=== DOKUMENTTEXT ===

# Schlechte-Gute Horrorfilme:Wer kennt welche?



## EXRage (6. September 2010)

Hiho!

In letzter zeit schaue ich gerne diese eher unbekannten(zumindest sind sie das meist für mich)"Horrorfilme" die ab und zu mal so im TV kommen.
Zuletzt kam da zB "Shrooms" oder "Wrong Turn 1+2","see no evil" und ein paar andere...kannte ich bis dahin nicht...
Kamen irgendwie zum Teil wie low-budget rüber-was wie ich finde an der nicht so festen Handlung und Story liegt^^- aber hatten irgendwie was.

kennt ihr noch mehr davon?

greets EXR


----------



## Gast XXXX (6. September 2010)

*AW: Wer kennt mehr?^^*

Vielleicht solltest du den Threadtitel mal anpassen, ist doch sehr allgemein gehalten.


----------



## Master Shake (6. September 2010)

Cabin Fever, Dog Soldiers, The Hills have Eyes, The Devil's Reject, Dark City (echt gut), Freddy vs. Jason, Texas Chainsaw Massacre, House of the Dead (trash), Hostel, SAW 4-6, Land of the Dead...


----------



## Waldfee4890 (6. September 2010)

Death Tunnel fällt mir da noch ein, hab ich selbst vor Kurzem erst geschaut.


----------



## ShiZon (6. September 2010)

Die Kult-Horror schlechthin sind die Vögel, Shinning mit Jack Nicholson obwohl der mehr Psychothriller ist und Tanz der Teufel 1. Beim zweiten Teil mußte ich stellenweise sogar lachen oder den dritten Teil hätten sie sich gleich sparen können, da er mehr zu einer Horrorkomödie verkommen ist.

Welchen ich auch noch gut finde ist Dreamcatcher, Event Horizon, Ghostship, 13 Geister mehr fallen mir gerade nicht ein, da ich selten Horrorfilme schaue, das schaffe ich nervlich nicht, im wahrsten Sinne des Wortes, habe nämlich Epilepsie.


----------



## Herbboy (6. September 2010)

Also, hier stehen doch mehr als genug Horrorfilme drin: http://extreme.pcgameshardware.de/m...tester-horror-film-thriller-aller-zeiten.html  und scheinbar geht es ja doch nicht um "schlechte" Horrorfilme, sondern eher um unbekannte. Also reinschauen und notieren, was Du nicht kennst


----------



## Wendigo (6. September 2010)

Gut: Silent Hill (wurde noch nicht genannt)

Schlecht: House of the Dead; der name fällt mir nicht ein, aber es gibt einen dänischen Horrorfilm in dem ein Aufzug Menschen umbringt.


----------



## Veriquitas (6. September 2010)

=== VORLIEGENDE AUFLISTUNG ===

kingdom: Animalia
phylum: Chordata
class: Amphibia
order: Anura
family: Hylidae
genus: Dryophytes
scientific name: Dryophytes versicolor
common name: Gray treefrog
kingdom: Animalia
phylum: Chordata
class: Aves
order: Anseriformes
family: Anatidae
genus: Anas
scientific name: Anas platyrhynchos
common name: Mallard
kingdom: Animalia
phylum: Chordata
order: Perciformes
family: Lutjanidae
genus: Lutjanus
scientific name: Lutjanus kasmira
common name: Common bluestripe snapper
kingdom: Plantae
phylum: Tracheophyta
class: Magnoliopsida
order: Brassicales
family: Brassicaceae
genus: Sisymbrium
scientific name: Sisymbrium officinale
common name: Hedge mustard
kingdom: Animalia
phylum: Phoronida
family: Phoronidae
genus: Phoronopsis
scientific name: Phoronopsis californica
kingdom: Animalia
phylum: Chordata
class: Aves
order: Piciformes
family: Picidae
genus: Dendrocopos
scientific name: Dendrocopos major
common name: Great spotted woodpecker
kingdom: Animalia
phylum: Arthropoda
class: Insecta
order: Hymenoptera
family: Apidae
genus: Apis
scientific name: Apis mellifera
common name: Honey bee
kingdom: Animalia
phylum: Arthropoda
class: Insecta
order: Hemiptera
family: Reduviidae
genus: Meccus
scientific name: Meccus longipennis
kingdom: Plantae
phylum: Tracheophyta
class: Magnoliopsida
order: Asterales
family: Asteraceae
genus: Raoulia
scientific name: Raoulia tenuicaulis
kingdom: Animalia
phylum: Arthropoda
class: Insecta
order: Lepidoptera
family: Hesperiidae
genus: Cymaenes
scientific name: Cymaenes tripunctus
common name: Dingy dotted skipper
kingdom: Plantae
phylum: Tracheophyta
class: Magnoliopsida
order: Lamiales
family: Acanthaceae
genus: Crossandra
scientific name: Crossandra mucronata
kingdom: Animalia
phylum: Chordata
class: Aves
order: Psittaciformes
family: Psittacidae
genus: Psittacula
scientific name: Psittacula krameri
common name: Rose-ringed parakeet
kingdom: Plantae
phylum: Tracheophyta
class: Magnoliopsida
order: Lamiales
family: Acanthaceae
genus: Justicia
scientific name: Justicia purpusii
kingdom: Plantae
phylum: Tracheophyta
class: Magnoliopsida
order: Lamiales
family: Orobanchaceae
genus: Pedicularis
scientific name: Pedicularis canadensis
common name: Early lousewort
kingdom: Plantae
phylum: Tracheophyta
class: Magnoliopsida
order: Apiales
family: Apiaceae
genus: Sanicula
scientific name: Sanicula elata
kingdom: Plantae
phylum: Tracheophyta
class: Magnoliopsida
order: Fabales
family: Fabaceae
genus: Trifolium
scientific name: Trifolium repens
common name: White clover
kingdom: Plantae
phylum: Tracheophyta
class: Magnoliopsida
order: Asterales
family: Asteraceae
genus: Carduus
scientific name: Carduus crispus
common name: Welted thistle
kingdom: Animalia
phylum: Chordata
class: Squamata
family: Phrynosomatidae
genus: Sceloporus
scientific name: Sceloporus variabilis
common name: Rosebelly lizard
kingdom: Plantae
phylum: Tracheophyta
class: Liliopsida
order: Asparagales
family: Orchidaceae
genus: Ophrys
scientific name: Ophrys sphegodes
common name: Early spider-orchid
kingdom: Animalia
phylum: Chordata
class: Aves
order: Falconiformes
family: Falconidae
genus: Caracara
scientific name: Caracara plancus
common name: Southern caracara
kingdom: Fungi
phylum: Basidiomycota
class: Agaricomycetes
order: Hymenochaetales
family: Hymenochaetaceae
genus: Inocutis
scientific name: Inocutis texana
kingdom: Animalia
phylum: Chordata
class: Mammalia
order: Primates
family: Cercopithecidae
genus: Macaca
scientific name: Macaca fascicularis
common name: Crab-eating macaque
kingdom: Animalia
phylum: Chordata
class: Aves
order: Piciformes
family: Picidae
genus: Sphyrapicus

===

_AUFGABE A_: Gib den Absatz im Forenthread über Horrorfilme, der mit „Welchen ich auch noch gut finde“ beginnt, als kurze Liste wieder und behalte dabei die wesentlichen Angaben bei.
_AUFGABE B_: Zitiere aus dem Forenthread über Horrorfilme den Abschnitt zwischen „Cabin Fever, Dog“ und „of the Dead...“, beide eingeschlossen.
Die Auflistung ist hierfür ohne Bedeutung.

_LÖSUNG A_:
- Ebenfalls gut gefunden: Dreamcatcher, Event Horizon, Ghostship, 13 Geister
- Weitere Titel fallen gerade nicht ein.
- Grund: Horrorfilme werden selten geschaut, weil sie nervlich nicht zu schaffen sind.
- Hintergrund: Epilepsie

_LÖSUNG B_:
Cabin Fever, Dog Soldiers, The Hills have Eyes, The Devil's Reject, Dark City (echt gut), Freddy vs. Jason, Texas Chainsaw Massacre, House of the Dead (trash), Hostel, SAW 4-6, Land of the Dead...